To Firle Place, near Lewes, yesterday with The Irish Peers’ Association.
The Gage family have lived there since 1440 and over 584 years have acquired porcelain from Sèvres, furniture including two fine Chippendale display cabinets, probably bought to display the porcelain, and an exceptional picture collection. including works by Gainsborough, Reynolds, Van Dyck, Raphael, Puligo, Zoffany, Guardi and Teniers. Those are just a few highlights of what is truly a treasure house.
“This monumental group portrait of the Nassau-Siegen family is significantly dated 1634, when van Dyck made a brief visit to Brussels because of his guild. Count John (1583-1638) was a member of the family of the Princes of Orange, who led the revolt of the Netherlands against Spain. However, around 1610 he changed sides (and religions) to become a general in the service of the Regents of the Spanish Netherlands.” (Emma Oliver, Firle Place website)

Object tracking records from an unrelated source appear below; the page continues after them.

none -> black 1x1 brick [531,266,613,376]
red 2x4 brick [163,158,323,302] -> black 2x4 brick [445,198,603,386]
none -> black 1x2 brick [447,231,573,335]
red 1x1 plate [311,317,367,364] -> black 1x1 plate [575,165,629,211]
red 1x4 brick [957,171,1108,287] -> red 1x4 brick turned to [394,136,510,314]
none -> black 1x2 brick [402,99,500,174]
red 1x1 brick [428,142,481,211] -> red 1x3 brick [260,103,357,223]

It is the largest van Dyck in England because somehow the two children on the right were forgotten and a strip of canvas had to be added to accomodate them. It came to Firle by a circuitous route including a reference to “spoils of war”.

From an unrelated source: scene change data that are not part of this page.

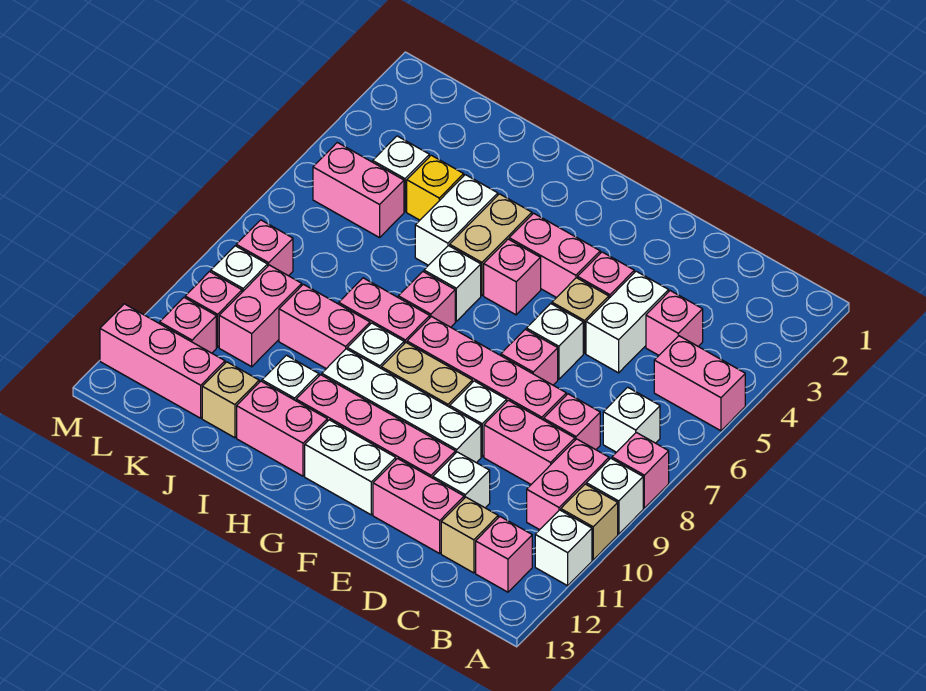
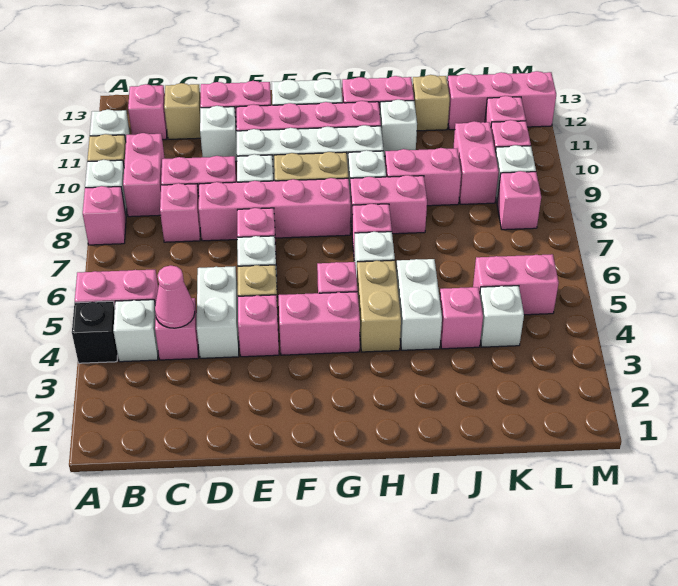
none -> black 1x1 brick [72,301,118,363]
white 1x1 brick [603,387,660,452] -> white 1x1 brick moved to [113,300,158,362]
none -> pink 1x1 cone [155,265,195,328]
yellow 1x1 brick [407,155,464,220] -> pink 1x1 brick [440,287,483,349]

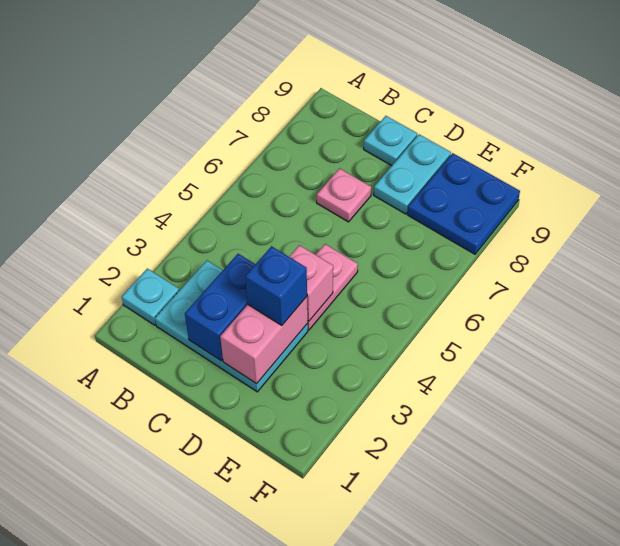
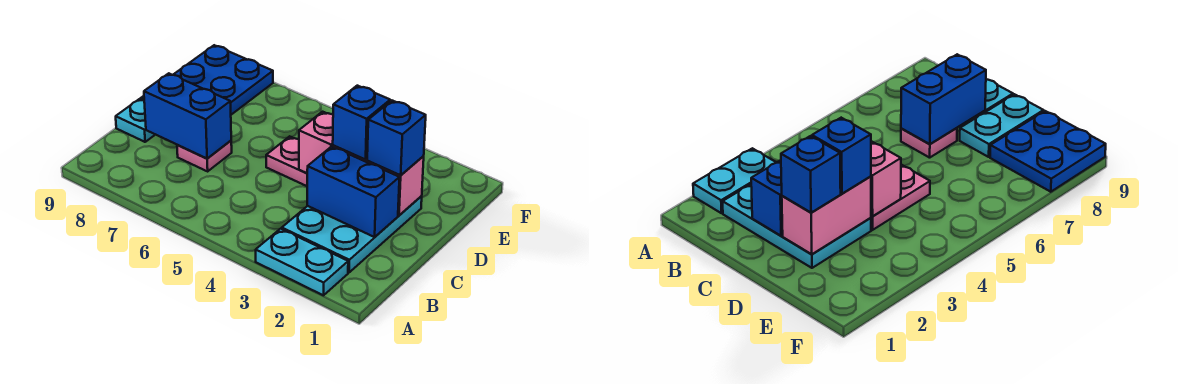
cyan 1x1 plate [122,269,179,325] -> cyan 1x2 plate [256,229,348,295]
none -> blue 1x2 brick [144,73,231,159]
none -> blue 1x1 brick [367,101,426,175]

The core of the house is Tudor but in the 18th century a Georgian extension was wrapped around it to make the house bigger. This is clad in Caen stone and gives the house the aura of a French chateau. The picture above shows the Georgian exterior looking through to the Tudor core across the courtyard.
The Gages took a more prominent role in public life than the Bellews. Sir John Gage, who built the Tudor manor, made Firle Place his principal home and held many high offices, including Constable of the Tower and was an executor of Henry VIII’s will. He had Henry to stay at Firle and was appointed Vice-Chamberlain to the King. At that time there were forty liveried servants. Sir John also served as a key figure in the dissolution of the monasteries in Sussex.
In spite of the last sentence the Gages were staunch Catholics – there was a priests’ hole an essential feature of recusants’ architecture. It was easier to remain Catholic in Ireland and it was not until the 20th century that, for now anyway, the Bellews of Barmeath became Church of Ireland. The Gages lasted until the 18th century when the heavy financial penalties of being Catholic outweighed their religious conviction and they became and remain C of E.
Firle opens to the public later this month. Yesterday it was opened for us. The Gage family joined us for drinks and a picnic in the garden before two expert guides took us around the house and its treasures. It is close to Glyndebourne, I saw the controversial wind turbine from an upstairs window, and a visit would fit in well before going on to the opera.
It sounds like a fine day out and looks well worth a visit. (Also brings to mind the slightly inexplicable infatuation with “George” Gage that features so prominently in the early Chips Channon diaries.)